La bénédiction traditionnelle donnée au marié et à la mariée est qu’ils méritent de construire « un édifice éternel ». A partir du mariage vient la création de la vie humaine, la vie avec le potentiel de produire encore une nouvelle génération de vie, qui à son tour en donnera une autre, et cela à l’infini. La force de reproduction nous confronte à une impossibilité qui va contre toute logique : comment une entité finie peut-elle contenir en elle un potentiel infini ? En fait, nos Sages ont dit : « Il y a trois partenaires dans la création de l’homme : D.ieu, son père et sa mère ». D.ieu, le seul Qui soit réellement infini a réalisé l’impossible : il a attribué à l’homme fini une qualité infinie.

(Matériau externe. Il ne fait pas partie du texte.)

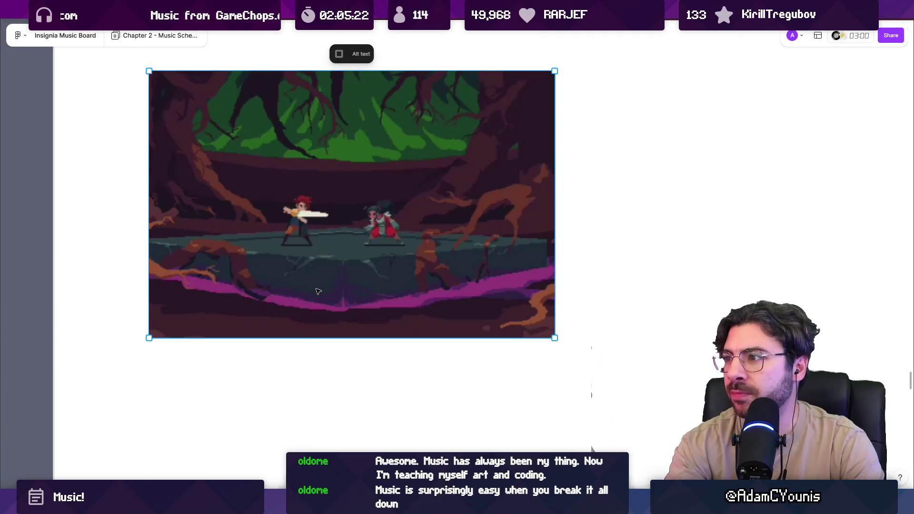
mouse_move(358, 203)
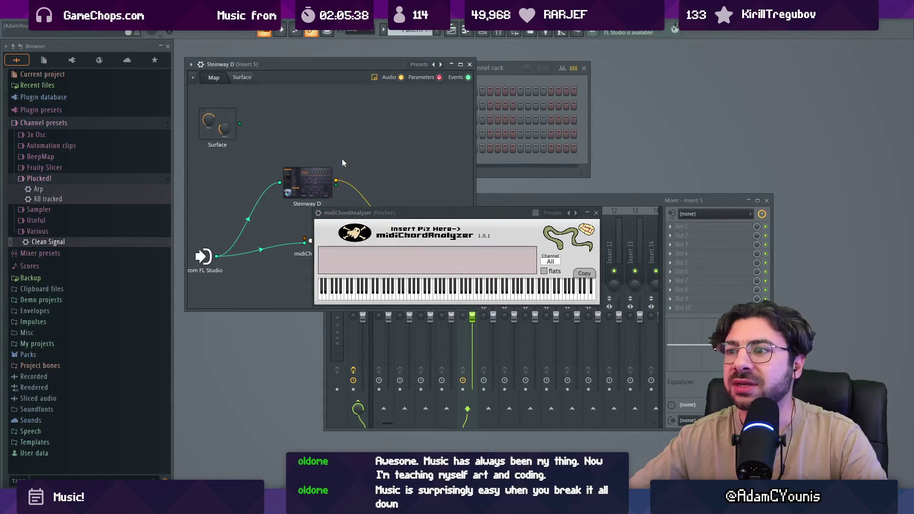
mouse_move(349, 68)
mouse_down()
mouse_move(418, 124)
mouse_move(432, 151)
mouse_move(377, 124)
mouse_up()
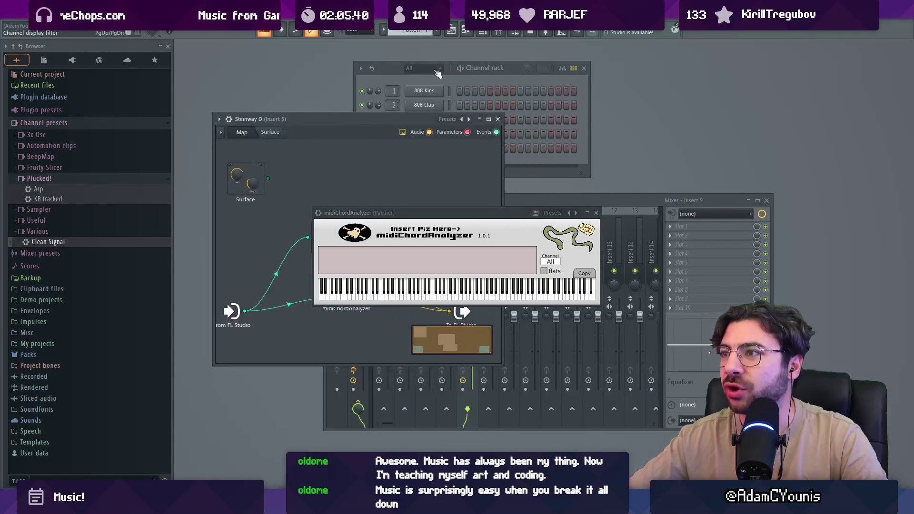
Bring the Channel rack window to the front.
click(396, 67)
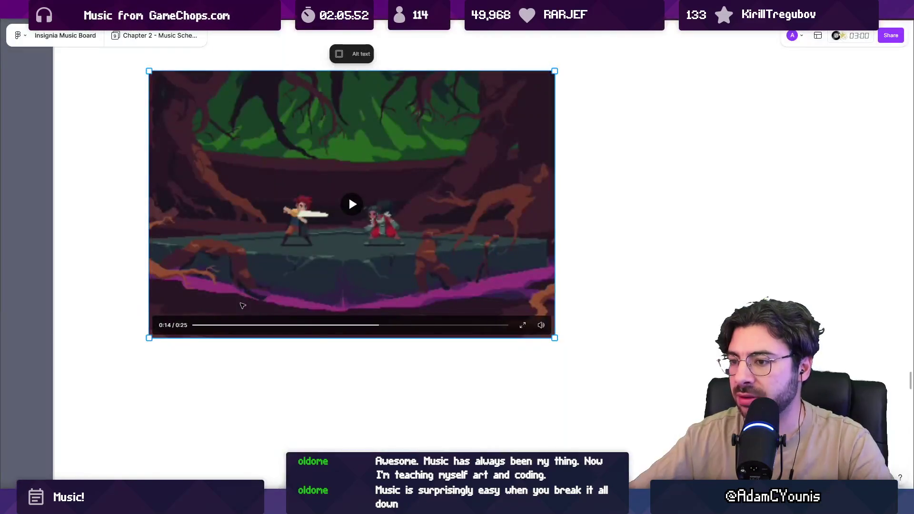
Play the 25-second video from near its start and pause it at 0:20.
click(352, 204)
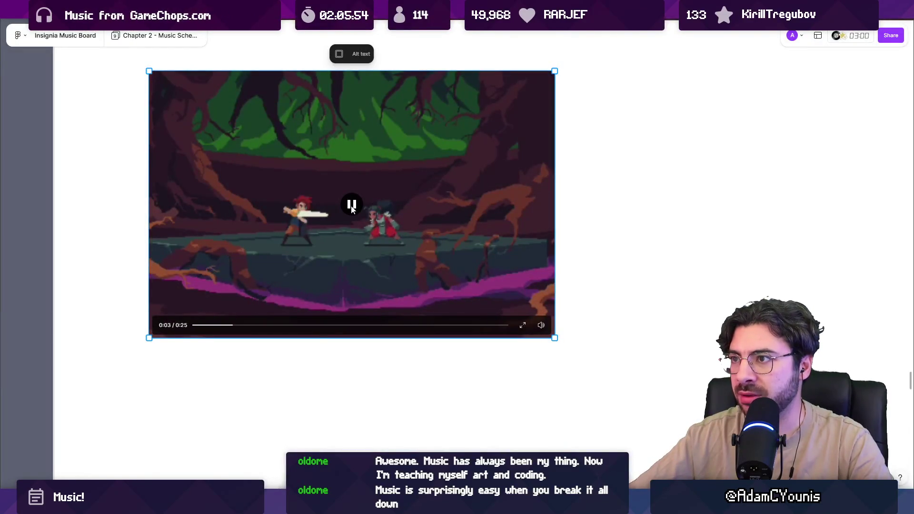
click(200, 325)
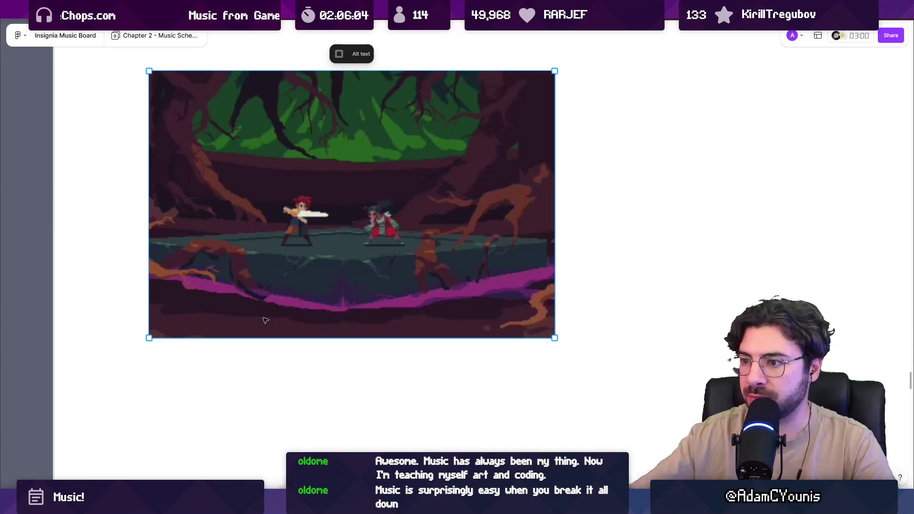
mouse_move(357, 210)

Dans le mariage, deux créatures finies et soumises au temps établissent un édifice infini et éternel.

Il n’est pas fortuit si la qualité par laquelle l’homme imite le plus son créateur ne se réalise que par une « descente » dans le matériel. Car il en va de même avec D.ieu Lui-Même : la nature infinie de Sa force s’exprime de la façon la plus puissante par Sa création de l’univers physique. Un être réellement infini n’est limité par aucune définition, par aucun paramètre : on peut le trouver partout et n’importe où, même dans les environnements les plus cachés et les plus corporels. La création de D.ieu de mondes sublimes et abstraits ne peut porter l’infinie étendue de Sa force de la même manière que Sa création et Son implication constante dans notre existence finie et « inférieure ».

La même chose est vraie de la force de création investie dans l’être humain.

A cause de sa nature divine infinie, il peut trouver sa réalisation dans le domaine le plus « physique » de la vie humaine et c’est ce qu’il fait.

Un prélude spirituel

L’homme a reçu le libre-arbitre. Ainsi, quand un homme et une femme joignent leurs vies, il leur incombe de faire ce qu’ils veulent du don divin de la procréation. Ils peuvent choisir de l’ignorer dans une relation vide d’un contenu significatif, une relation où ils s’immergent de plus en plus dans leur existence matérielle. Ou ils peuvent entreprendre de construire un édifice éternel, bien plus que dans le sens le plus élémentaire, biologique. Ils peuvent entreprendre de construire une relation altruiste et généreuse, et un foyer et une famille impliqués dans les valeurs illimitées que leur présente le Créateur de la vie.

C’est là la leçon de la disparition de Its’hak du monde physique avant son mariage. Pour pouvoir assurer que la « descente » dans le mariage s’ouvrira sur les résultats escomptés, il doit être précédé d’une période de préparation spirituelle. Bien que la mission dans la vie de l’homme soit le développement positif du monde matériel, il lui faut pénétrer l’arène de la matérialité bien équipée de la vision spirituelle du dessein divin et du courage spirituel de l’accomplir.